Alan fired off a text. “Done. But next time, I’d appreciate being asked nicely.”
She considered his request as they walked. Why she was short-tempered with him eluded her no matter how often she reminded herself of his kindness.
He tapped her shoulder as if he’d just thought of something. “How did a junior partner like Koven get all these top CEOs to attend? I’ve never heard of him.”
“Timing,” she said. “It’s on the way to Davos.”
He snapped his fingers. “Spend three days at a symposium on the French-German border before going to the World Economic Forum.” Alan paused a moment. “Got to hand it to him, this Koven is clever.”
Carlos stopped at the corner in front of a traffic circle. Keeping his vigil, Pia and Alan slowed while Tania made her way past them and took the lead on the next street. In a carefully synchronized movement, Carlos fell in behind.
The Four Seasons is situated on a narrow triangular block with a dining garden for outdoor serving in the summer at the thinnest point. They walked up one side of the triangle and turned back around the thin point, allowing her a clear view of the well-dressed, thin man following them on the far side of the ice-crusted garden. Their tail had no choice but to pretend his destination was elsewhere up the street.
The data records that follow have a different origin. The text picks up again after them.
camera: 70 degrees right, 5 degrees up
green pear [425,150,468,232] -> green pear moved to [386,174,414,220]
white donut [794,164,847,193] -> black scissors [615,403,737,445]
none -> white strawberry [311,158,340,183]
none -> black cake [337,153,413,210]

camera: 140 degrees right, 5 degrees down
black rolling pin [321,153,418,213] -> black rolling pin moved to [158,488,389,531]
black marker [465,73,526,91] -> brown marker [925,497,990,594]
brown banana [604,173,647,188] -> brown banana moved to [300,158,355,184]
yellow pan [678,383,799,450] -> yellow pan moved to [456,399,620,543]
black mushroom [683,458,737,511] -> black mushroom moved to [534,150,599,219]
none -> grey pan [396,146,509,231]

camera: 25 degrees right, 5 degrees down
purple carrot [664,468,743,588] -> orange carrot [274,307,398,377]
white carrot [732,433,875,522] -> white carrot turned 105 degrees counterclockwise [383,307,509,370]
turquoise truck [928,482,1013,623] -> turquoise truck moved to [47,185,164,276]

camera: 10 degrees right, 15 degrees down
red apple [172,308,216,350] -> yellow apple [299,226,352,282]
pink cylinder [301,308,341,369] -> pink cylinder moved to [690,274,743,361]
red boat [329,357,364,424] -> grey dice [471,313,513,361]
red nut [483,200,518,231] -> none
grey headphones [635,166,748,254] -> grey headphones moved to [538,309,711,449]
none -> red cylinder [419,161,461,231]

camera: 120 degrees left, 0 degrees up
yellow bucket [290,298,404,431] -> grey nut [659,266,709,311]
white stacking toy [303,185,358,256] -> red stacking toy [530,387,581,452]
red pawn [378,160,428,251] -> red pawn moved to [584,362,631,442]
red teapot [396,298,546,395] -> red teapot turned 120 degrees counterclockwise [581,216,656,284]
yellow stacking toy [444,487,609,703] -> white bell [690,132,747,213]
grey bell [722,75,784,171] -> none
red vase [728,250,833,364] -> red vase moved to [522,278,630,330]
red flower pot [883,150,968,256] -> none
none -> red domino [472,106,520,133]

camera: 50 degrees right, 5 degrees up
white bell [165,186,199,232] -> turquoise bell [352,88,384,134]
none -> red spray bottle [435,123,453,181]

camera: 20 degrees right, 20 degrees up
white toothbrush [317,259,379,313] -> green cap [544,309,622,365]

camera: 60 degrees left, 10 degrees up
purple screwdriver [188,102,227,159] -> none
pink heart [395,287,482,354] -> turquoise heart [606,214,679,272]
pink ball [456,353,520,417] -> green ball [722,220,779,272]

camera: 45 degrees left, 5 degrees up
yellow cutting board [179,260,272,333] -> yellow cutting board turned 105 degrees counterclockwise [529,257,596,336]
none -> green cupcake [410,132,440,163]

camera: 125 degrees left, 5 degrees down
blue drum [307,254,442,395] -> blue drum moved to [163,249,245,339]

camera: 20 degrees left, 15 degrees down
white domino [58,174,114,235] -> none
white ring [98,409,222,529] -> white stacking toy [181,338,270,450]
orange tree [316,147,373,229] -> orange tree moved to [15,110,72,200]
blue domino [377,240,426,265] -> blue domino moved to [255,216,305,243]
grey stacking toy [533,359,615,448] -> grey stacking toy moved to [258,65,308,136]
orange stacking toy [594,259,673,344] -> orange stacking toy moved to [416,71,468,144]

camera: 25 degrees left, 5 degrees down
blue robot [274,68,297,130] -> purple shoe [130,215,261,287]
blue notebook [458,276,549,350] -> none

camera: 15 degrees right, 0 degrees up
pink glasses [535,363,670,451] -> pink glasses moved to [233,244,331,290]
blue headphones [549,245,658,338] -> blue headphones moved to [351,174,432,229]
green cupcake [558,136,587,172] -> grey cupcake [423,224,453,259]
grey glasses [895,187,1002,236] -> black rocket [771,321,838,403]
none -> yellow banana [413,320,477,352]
Pia’s group continued down Old Park Lane, passed the Rose and Crown, and around the corner. They crossed into Green Park, swimming upstream against a river of tired tourists returning from Buckingham Palace as an icy drizzle wet their faces. Tania pulled on a knit cap over her mass of wild, black hair.
Deep in the Park, they came to the Canada Memorial. A red granite fountain turned off for the winter, it usually featured a gentle flow of water across its angled surface.
It was a dark, untraveled corner of the park. A hundred yards south of them through a stand of trees,
Buckingham Palace lit up the fog and rain with floodlights. Three hundred yards north, the Picadilly hummed with traffic.
Pia puffed white breath-clouds and shuffled her feet to stay warm.
Carlos took up a position twenty yards away, his back against a tree. Tania inspected the area, then returned to Pia and her father.
“Pia, this guy is a big mistake.” Tania nosed at Carlos. “He’s been through training and still can’t do anything right.”
“We’re not going there.” Pia turned away.
“You know how this hurts me. My sister’s rotting in jail because of guys—”
“Enough.” Pia gave her a withering glance.
Tania stomped away to a position across the memorial from Carlos, covering the Sabels from the widest angle. She gave a cough and spoke in a soft voice over the comm link. “Is that your guy?”
Pia and Alan looked behind them as an older gentleman approached, his coat flapping open as he walked.
Alan said, “Only a senator from Minnesota would stroll through this cold with his coat unbuttoned.”
Twenty yards away, Senator Jeff Smith waved off his bodyguard. Nearing them, he extended his right hand to Alan while encircling Pia with his left. “Oh, it is so good to see you both. We live in the same town yet we never see each other anymore.”
Alan reciprocated pleasantries, draining Pia’s patience.
The senator turned to Pia. “Young lady, you’re amazing. You’ve accomplished so much—”
“I was born with every advantage,” she said. “Claressa ‘T-Rex’ Shields is ‘accomplished’.”
He searched for words.
She crossed her arms. “Why the cloak-and-dagger, Jeff?”
He pulled his hat off, exposing his thin gray hair to the frozen drizzle. “No need to rush into things just yet. Let’s catch up on—”
“I can tell by the tension in Dad’s posture that this isn’t going to be good. You have bad news; I want to hear it.”